The programme provided a wide variety of events including panel debates on the world's response to global crises, and on detective writing; Festival Focus days on economic growth, religion and science, the future of food, and detective writing; a variety of exhibitions, musical and theatrical performances from national and international performers, hands-on activities and workshops, and headline addresses by speakers such as Jung Chang, Michael Morpurgo, Anthony Horowitz, Charlie Higson, Hermione Lee, James Rubin, and Gavin Esler.

The 2014 York Festival of Ideas consisted of over 140 events. More than 45 organisations co-delivered events under the Festival of Ideas banner in 38 venues around the city.  These included the British Library, Castle Howard, Prospect magazine, The Institute of Engineering and Technology, The Joseph Rowntree Foundation, York Museums Trust, Bettys and Taylors of Harrogate, Chatham House, Tate Britain, and York Minster, to name but a few.

2015

More than 150 events were delivered under the 2015 Festival theme Secrets and Discoveries between 9 and 21 June. 45 organisations  co-delivered events under the Festival of Ideas banner in 50 venues. These included Waterstones, Joseph Rowntree Society, Bettys, York Minster, National Railway Museum, York Museums Trust and National Centre for Early Music. The events encompassed art and design, the economy and equality, food and health, performance and poetry, the past and the future, security and surveillance, truth and trust, technology and the environment, and much more. Headline speakers included Michael Morpurgo, Sir Christopher Frayling, Claire Wilcox, Andrew Davies, Richard Davies, Polly Toynbee, and Peter Murray. Festival Focus days focused on the sub-themes of Curiouser and Curiouser, The Future of Food, The Future of Democracy and Economic Growth, and Surveillance, Snowden and Security.

2016

The 2016 York Festival of Ideas, with the theme of Tick Tock, contained more than 180 events involving inspirational speakers, performers and exhibitions, such as Sara Pascoe, Owen Jones, Zoe Williams, John Kay, Stephanie Flanders, Ruth Davies, Lynsey Hanley, Alan Travis, Princess Vittoria Alliata, Rear Admiral Chris Parry, Lyse Doucet, and Baroness McIntosh.  Festival partners included Classic FM, BBC History Magazine, Joseph Rowntree Foundation, Quorn Foods, Aviva, and Shepherd Group. Subjects explored included living with floods, the future of food, equality, Europe, minds and bodies, and fragile states.

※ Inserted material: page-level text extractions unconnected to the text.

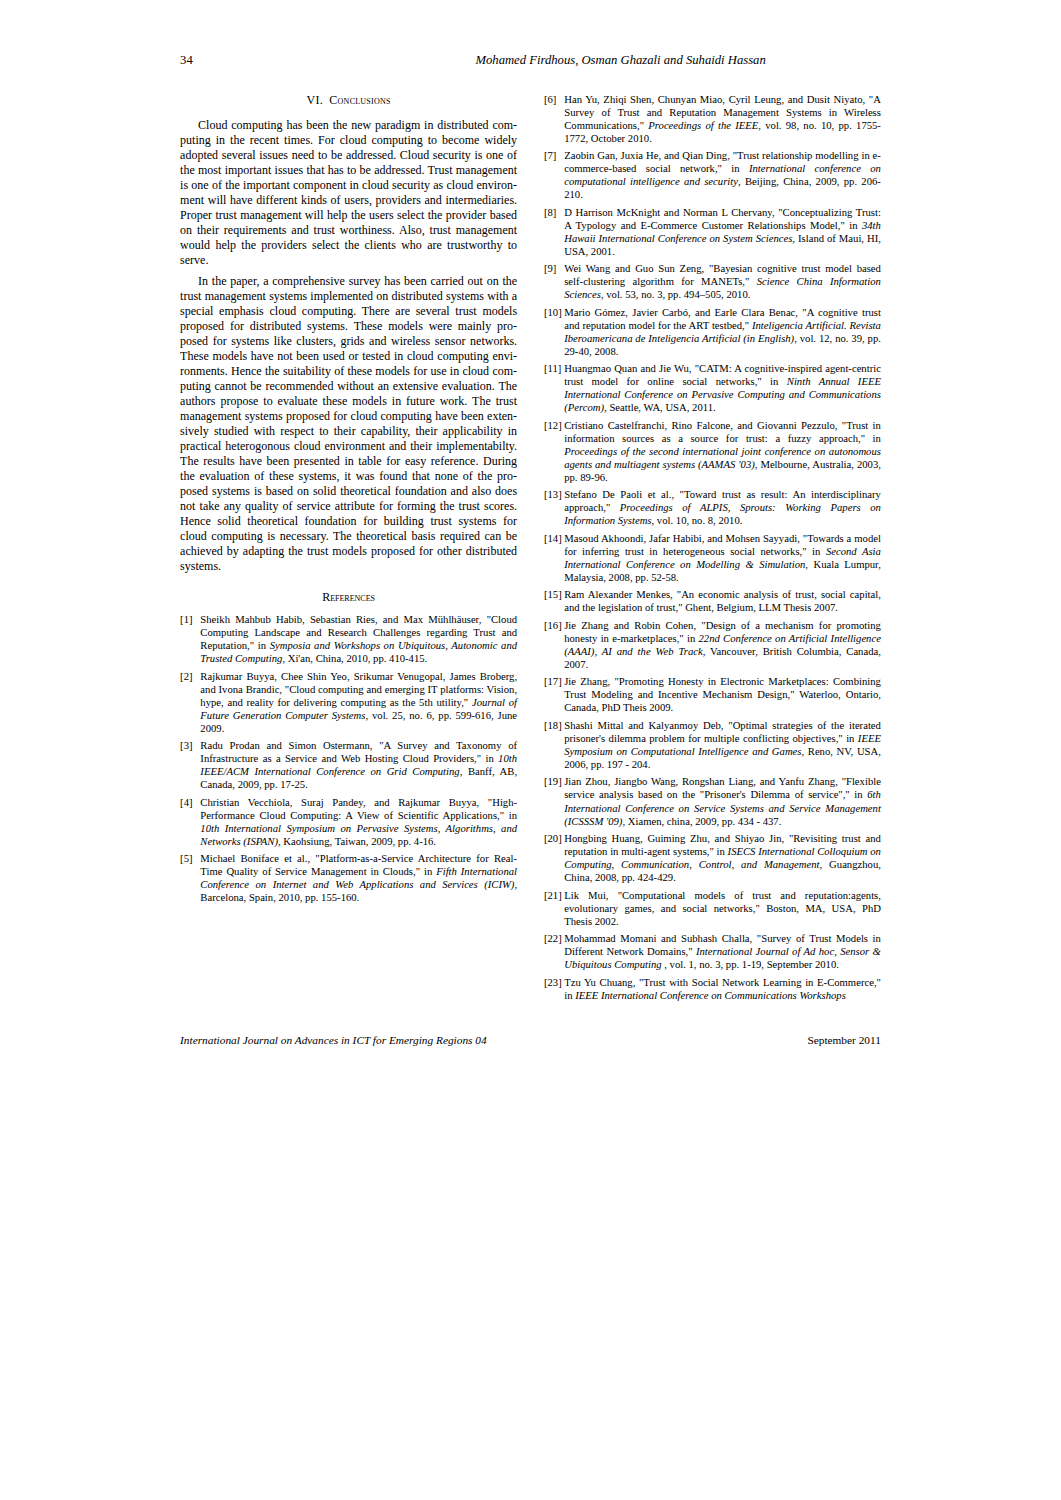34 Mohamed Firdhous, Osman Ghazali and Suhaidi Hassan
VI. Conclusions
Cloud computing has been the new paradigm in distributed computing in the recent times. For cloud computing to become widely adopted several issues need to be addressed. Cloud security is one of the most important issues that has to be addressed. Trust management is one of the important component in cloud security as cloud environment will have different kinds of users, providers and intermediaries. Proper trust management will help the users select the provider based on their requirements and trust worthiness. Also, trust management would help the providers select the clients who are trustworthy to serve.
In the paper, a comprehensive survey has been carried out on the trust management systems implemented on distributed systems with a special emphasis cloud computing. There are several trust models proposed for distributed systems. These models were mainly proposed for systems like clusters, grids and wireless sensor networks. These models have not been used or tested in cloud computing environments. Hence the suitability of these models for use in cloud computing cannot be recommended without an extensive evaluation. The authors propose to evaluate these models in future work. The trust management systems proposed for cloud computing have been extensively studied with respect to their capability, their applicability in practical heterogonous cloud environment and their implementabilty. The results have been presented in table for easy reference. During the evaluation of these systems, it was found that none of the proposed systems is based on solid theoretical foundation and also does not take any quality of service attribute for forming the trust scores. Hence solid theoretical foundation for building trust systems for cloud computing is necessary. The theoretical basis required can be achieved by adapting the trust models proposed for other distributed systems.
References
Sheikh Mahbub Habib, Sebastian Ries, and Max Mühlhäuser, "Cloud Computing Landscape and Research Challenges regarding Trust and Reputation," in Symposia and Workshops on Ubiquitous, Autonomic and Trusted Computing, Xi'an, China, 2010, pp. 410-415.
Rajkumar Buyya, Chee Shin Yeo, Srikumar Venugopal, James Broberg, and Ivona Brandic, "Cloud computing and emerging IT platforms: Vision, hype, and reality for delivering computing as the 5th utility," Journal of Future Generation Computer Systems, vol. 25, no. 6, pp. 599-616, June 2009.
Radu Prodan and Simon Ostermann, "A Survey and Taxonomy of Infrastructure as a Service and Web Hosting Cloud Providers," in 10th IEEE/ACM International Conference on Grid Computing, Banff, AB, Canada, 2009, pp. 17-25.
Christian Vecchiola, Suraj Pandey, and Rajkumar Buyya, "High-Performance Cloud Computing: A View of Scientific Applications," in 10th International Symposium on Pervasive Systems, Algorithms, and Networks (ISPAN), Kaohsiung, Taiwan, 2009, pp. 4-16.
Michael Boniface et al., "Platform-as-a-Service Architecture for Real-Time Quality of Service Management in Clouds," in Fifth International Conference on Internet and Web Applications and Services (ICIW), Barcelona, Spain, 2010, pp. 155-160.
Han Yu, Zhiqi Shen, Chunyan Miao, Cyril Leung, and Dusit Niyato, "A Survey of Trust and Reputation Management Systems in Wireless Communications," Proceedings of the IEEE, vol. 98, no. 10, pp. 1755-1772, October 2010.
Zaobin Gan, Juxia He, and Qian Ding, "Trust relationship modelling in e-commerce-based social network," in International conference on computational intelligence and security, Beijing, China, 2009, pp. 206-210.
D Harrison McKnight and Norman L Chervany, "Conceptualizing Trust: A Typology and E-Commerce Customer Relationships Model," in 34th Hawaii International Conference on System Sciences, Island of Maui, HI, USA, 2001.
Wei Wang and Guo Sun Zeng, "Bayesian cognitive trust model based self-clustering algorithm for MANETs," Science China Information Sciences, vol. 53, no. 3, pp. 494–505, 2010.
Mario Gómez, Javier Carbó, and Earle Clara Benac, "A cognitive trust and reputation model for the ART testbed," Inteligencia Artificial. Revista Iberoamericana de Inteligencia Artificial (in English), vol. 12, no. 39, pp. 29-40, 2008.
Huangmao Quan and Jie Wu, "CATM: A cognitive-inspired agent-centric trust model for online social networks," in Ninth Annual IEEE International Conference on Pervasive Computing and Communications (Percom), Seattle, WA, USA, 2011.
Cristiano Castelfranchi, Rino Falcone, and Giovanni Pezzulo, "Trust in information sources as a source for trust: a fuzzy approach," in Proceedings of the second international joint conference on autonomous agents and multiagent systems (AAMAS '03), Melbourne, Australia, 2003, pp. 89-96.
Stefano De Paoli et al., "Toward trust as result: An interdisciplinary approach," Proceedings of ALPIS, Sprouts: Working Papers on Information Systems, vol. 10, no. 8, 2010.
Masoud Akhoondi, Jafar Habibi, and Mohsen Sayyadi, "Towards a model for inferring trust in heterogeneous social networks," in Second Asia International Conference on Modelling & Simulation, Kuala Lumpur, Malaysia, 2008, pp. 52-58.
Ram Alexander Menkes, "An economic analysis of trust, social capital, and the legislation of trust," Ghent, Belgium, LLM Thesis 2007.
Jie Zhang and Robin Cohen, "Design of a mechanism for promoting honesty in e-marketplaces," in 22nd Conference on Artificial Intelligence (AAAI), AI and the Web Track, Vancouver, British Columbia, Canada, 2007.
Jie Zhang, "Promoting Honesty in Electronic Marketplaces: Combining Trust Modeling and Incentive Mechanism Design," Waterloo, Ontario, Canada, PhD Theis 2009.
Shashi Mittal and Kalyanmoy Deb, "Optimal strategies of the iterated prisoner's dilemma problem for multiple conflicting objectives," in IEEE Symposium on Computational Intelligence and Games, Reno, NV, USA, 2006, pp. 197 - 204.
Jian Zhou, Jiangbo Wang, Rongshan Liang, and Yanfu Zhang, "Flexible service analysis based on the "Prisoner's Dilemma of service"," in 6th International Conference on Service Systems and Service Management (ICSSSM '09), Xiamen, china, 2009, pp. 434 - 437.
Hongbing Huang, Guiming Zhu, and Shiyao Jin, "Revisiting trust and reputation in multi-agent systems," in ISECS International Colloquium on Computing, Communication, Control, and Management, Guangzhou, China, 2008, pp. 424-429.
Lik Mui, "Computational models of trust and reputation:agents, evolutionary games, and social networks," Boston, MA, USA, PhD Thesis 2002.
Mohammad Momani and Subhash Challa, "Survey of Trust Models in Different Network Domains," International Journal of Ad hoc, Sensor & Ubiquitous Computing , vol. 1, no. 3, pp. 1-19, September 2010.
Tzu Yu Chuang, "Trust with Social Network Learning in E-Commerce," in IEEE International Conference on Communications Workshops
International Journal on Advances in ICT for Emerging Regions 04 September 2011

York Festival of Ideas was a finalist in the York Cultural Awards 2016.

2017

The 2017 York Festival of Ideas took place from 6 to 18 June with the theme The Story of Things.

2018

The 2018 York Festival of Ideas took place from 5 to 17 June under the overarching banner of Imagining the Impossible.

2019

The 2019 York Festival of Ideas took place from 4 to 16 June under the banner of A World of Wonder.

2020

York Festival of Ideas for 2020 was due to be held from 2-14 June 2020.
On 19 March, the Festival was postponed due to the COVID-19 pandemic.

As a result of the COVID-19 pandemic in the United Kingdom, the festival was relaunched as the York Festival of Ideas 2020 online running instead from 2 to 14 June 2020 under the banner of Virtual Horizons.

2021

York Festival of Ideas is scheduled to be held from 8 to 20 June 2021 under the banner of Infinite Horizons.